Марта смотрит на мою руку, все еще сжимающую ложку.
— Я принесу суп.
Мать высвобождает мою правую руку из повязки, вручает ходунки, и мы начинаем путешествие обратно в палату. У меня больше нет позитивного духа. Нет кулака. Нет борьбы. Мне уже совсем неинтересно принимать и приспосабливаться. У меня поврежден мозг, он не исцелился и никто не гарантирует, что исцелится. Прежде я жила полной и успешной жизнью. Что у меня осталось теперь?
В одной руке ходунки, в другой — ложка.
И еще три дня.
— Не понимаю, что не так, Сара, — говорит мать.
Мы снова в палате: мама в кресле, я на кровати.
— Все в порядке, — отрезаю я.
— Это же прекрасные новости. Это значит, что твое здоровье вне опасности.
— Я знаю.
— И ты увидишь, дома у тебя все будет получаться лучше.
— Угу.
Я с нетерпением предвкушаю прощание с центром. Через три дня исполнится уже три недели с начала моего пребывания, и я никогда не хотела остаться здесь хоть на секунду дольше, чем нужно. Я не буду скучать по неудобной кровати, слабому напору воды в душе, жестким полотенцам, пресной пище, всепроникающему запаху дезинфектора для рук, спортзалу, унылому виду из окна, Марте.

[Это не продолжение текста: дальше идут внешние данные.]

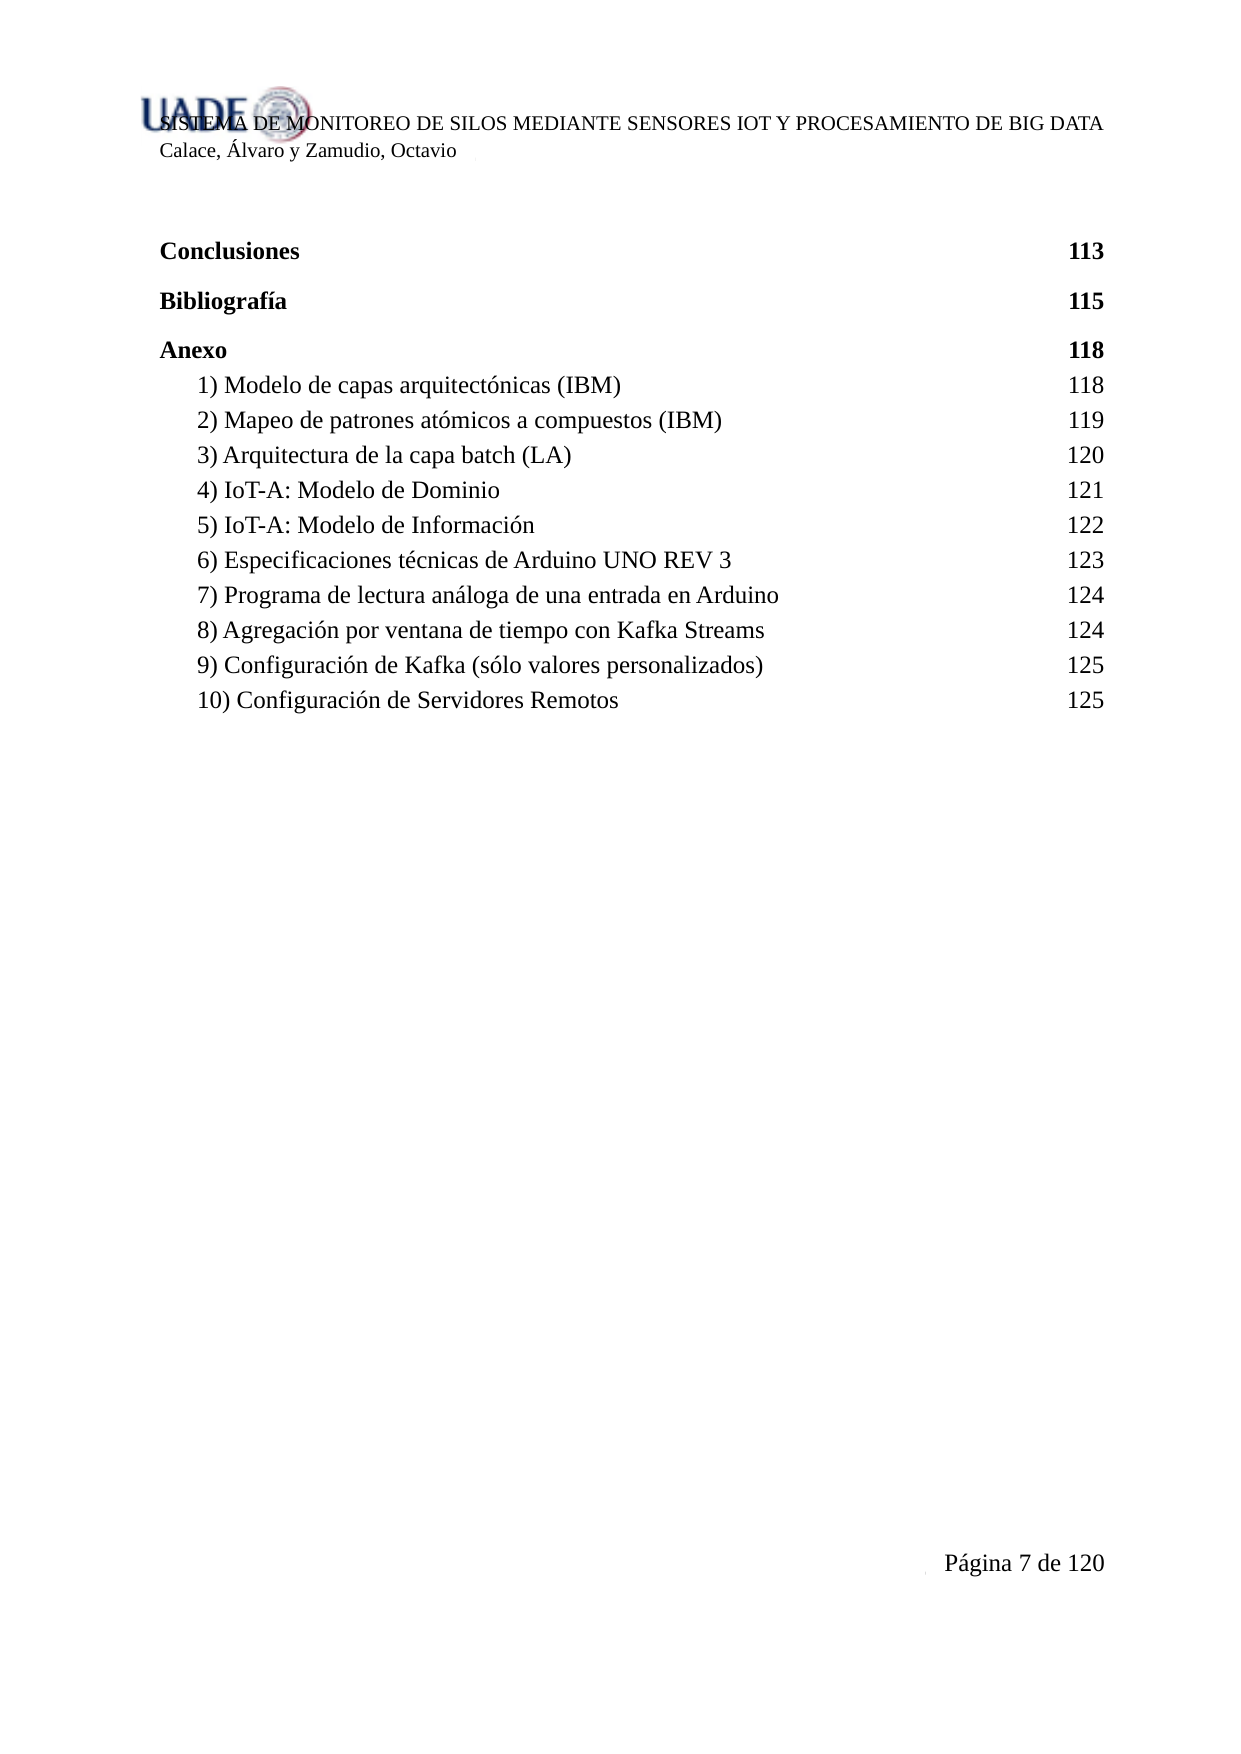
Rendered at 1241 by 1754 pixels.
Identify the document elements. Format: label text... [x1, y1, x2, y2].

text Anexo 118 [159, 335, 1104, 364]
text 2) Mapeo de patrones atómicos a compuestos (IBM) 119 [197, 405, 1104, 434]
text 3) Arquitectura de la capa batch (LA) 120 [197, 440, 1104, 469]
text 9) Configuración de Kafka (sólo valores personalizados) 125 [197, 650, 1104, 679]
text 1) Modelo de capas arquitectónicas (IBM) 118 [197, 370, 1104, 399]
text 5) IoT-A: Modelo de Información 122 [197, 510, 1104, 539]
text 7) Programa de lectura análoga de una entrada en Arduino 124 [197, 580, 1104, 609]
text Bibliografía 115 [159, 286, 1104, 314]
text 10) Configuración de Servidores Remotos 125 [197, 685, 1104, 714]
text Conclusiones 113 [159, 236, 1104, 265]
picture [140, 86, 314, 146]
text 8) Agregación por ventana de tiempo con Kafka Streams 124 [197, 615, 1104, 644]
text 4) IoT-A: Modelo de Dominio 121 [197, 475, 1104, 504]
text 6) Especificaciones técnicas de Arduino UNO REV 3 123 [197, 545, 1104, 574]
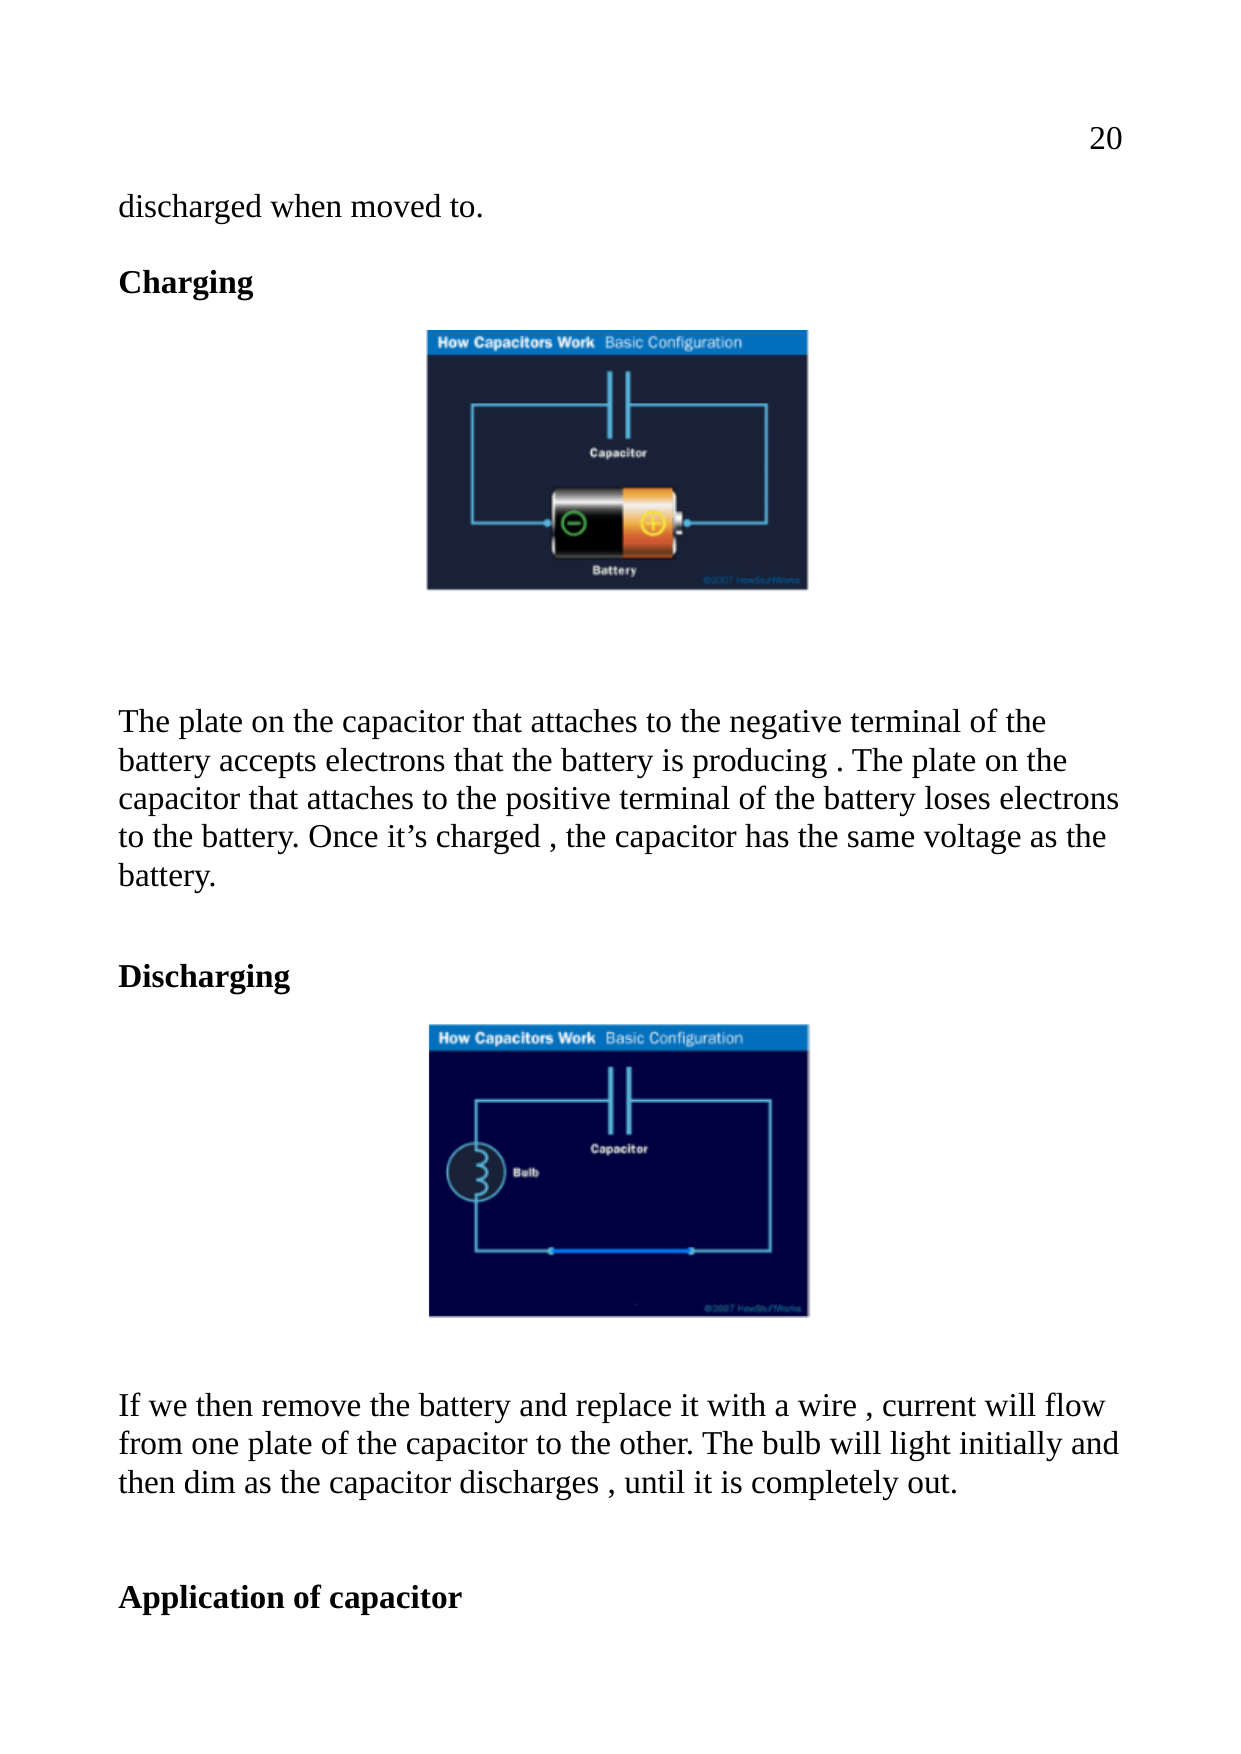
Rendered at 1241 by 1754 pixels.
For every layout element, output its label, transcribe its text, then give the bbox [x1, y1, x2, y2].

text Discharging [118, 918, 1122, 995]
text discharged when moved to. Charging [118, 186, 1122, 301]
picture [428, 1024, 812, 1318]
picture [425, 330, 815, 596]
text Application of capacitor [118, 1577, 1122, 1615]
text The plate on the capacitor that attaches to the negative terminal of the battery accepts electrons that the battery is producing . The plate on the capacitor that attaches to the positive terminal of the battery loses electrons to the battery. Once it’s charged , the capacitor has the same voltage as the battery. [118, 625, 1122, 893]
text If we then remove the battery and replace it with a wire , current will flow from one plate of the capacitor to the other. The bulb will light initially and then dim as the capacitor discharges , until it is completely out. [118, 1347, 1122, 1577]
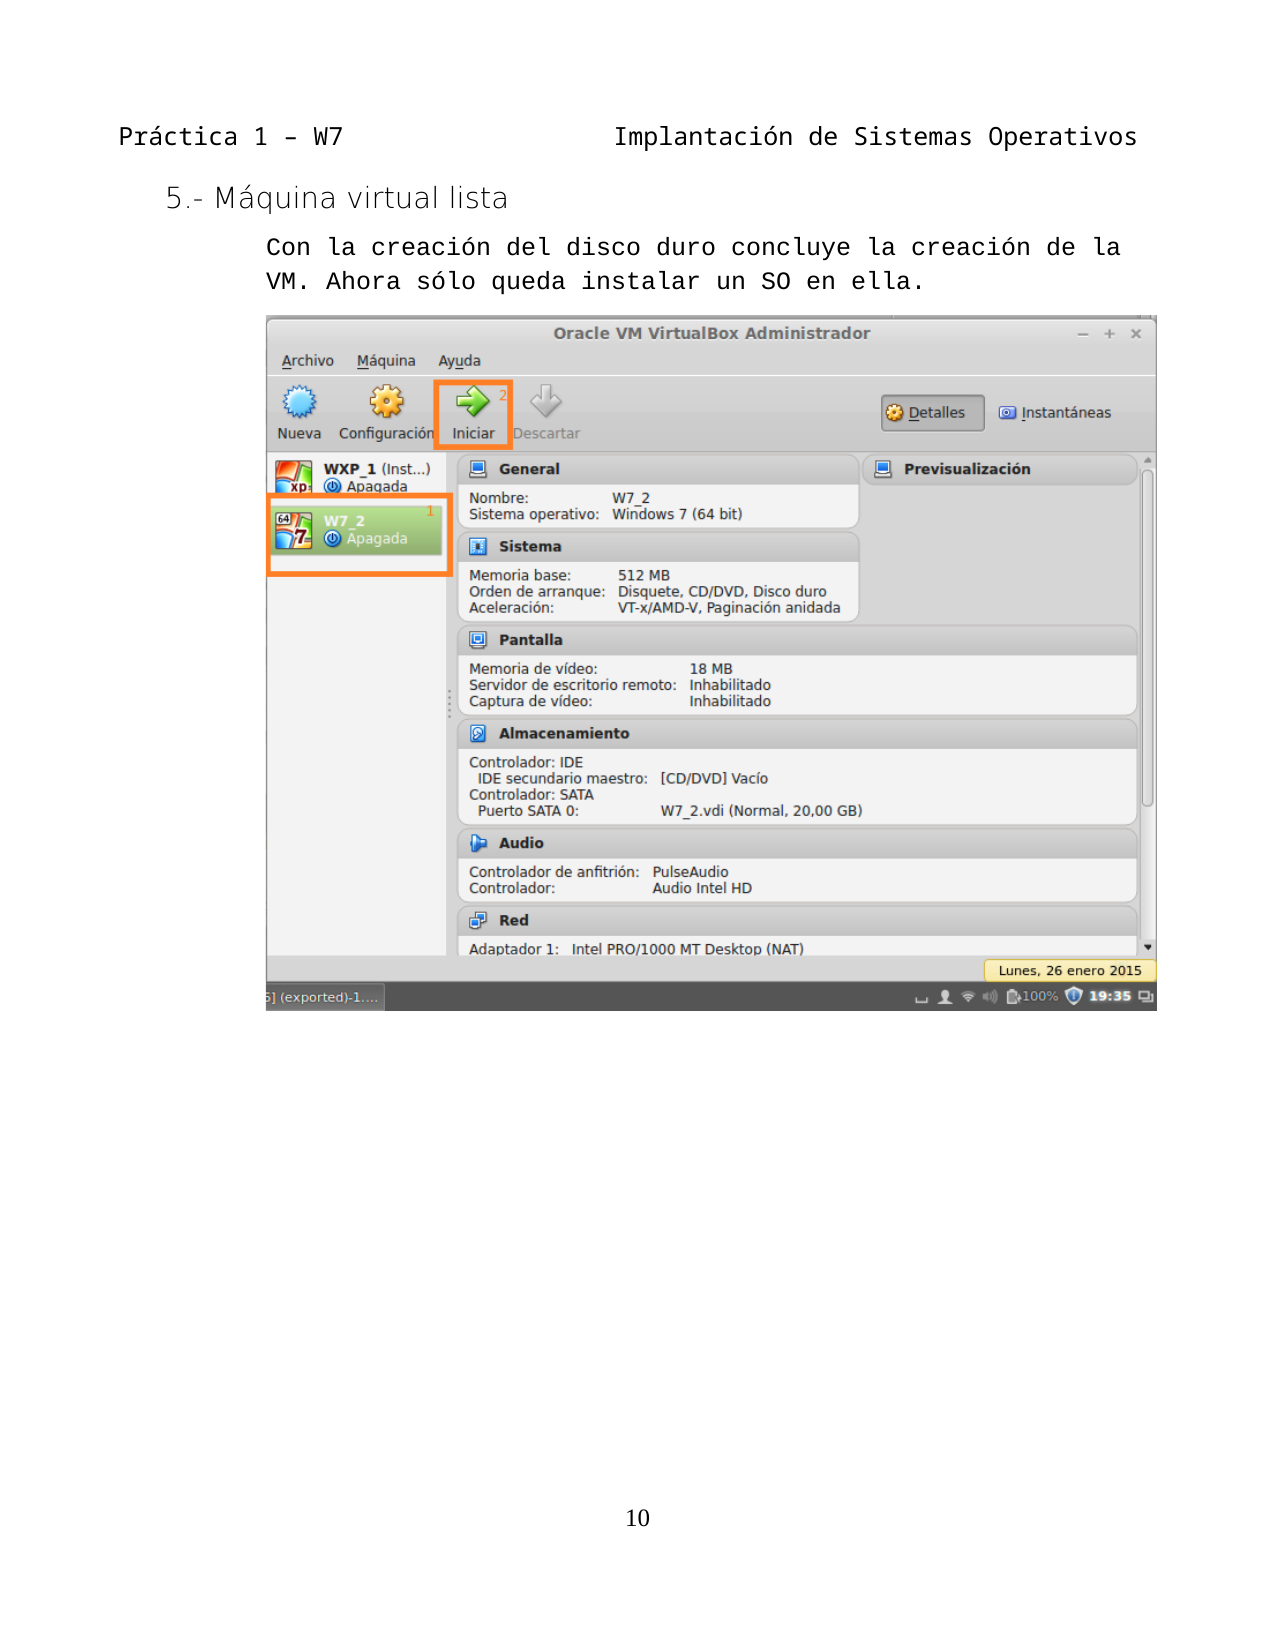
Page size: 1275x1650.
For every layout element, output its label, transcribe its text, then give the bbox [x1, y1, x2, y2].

picture [265, 315, 1157, 1011]
text Con la creación del disco duro concluye la creación de la VM. Ahora sólo queda instalar un SO en ella. [266, 235, 1157, 297]
list Máquina virtual lista [156, 182, 1157, 216]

Особенно я не буду скучать по жутким ночным больничным звукам: по стонам от непереносимой боли, по паническим воплям кого-то, проснувшегося от кошмара и, возможно, заново переживающего ужасные события, приведшие его сюда, по койотовым завываниям молодой матери, лишившейся речи, и ее новорожденного ребенка, по объявлениям селектора «Код синий», таящим в себе непроизнесенные леденящие кровь вести, что кто-то — возможно, кто-то в соседней палате, возможно, кто-то с таким же повреждением мозга, как у меня, — только что умер. Нет, я совсем не буду скучать по этому месту.
Но свою выписку я представляла совсем иначе. В соответствии со сценой, которую я неделями гоняла у себя в голове, мой исход всегда выглядел примерно так: у всех на глазах радостные слезы, я обнимаю и благодарю каждого члена медицинской команды за их роль в моем полном выздоровлении и обещаю не пропадать и поддерживать связь. Затем под аккомпанемент главной темы из «Огненных колесниц», помахивая всем на прощание левой рукой, я уверенно и без ходунков пройду через вестибюль, битком набитый аплодирующими терапевтами, врачами и пациентами. Персонал будет лопаться от гордости, пациенты преисполнятся надежды, а я стану для всех мощнейшим стимулом и источником вдохновения. В конце вестибюля автоматические двери раздвинутся, и я выйду в чудесный солнечный день. В свободу и свою прежнюю жизнь.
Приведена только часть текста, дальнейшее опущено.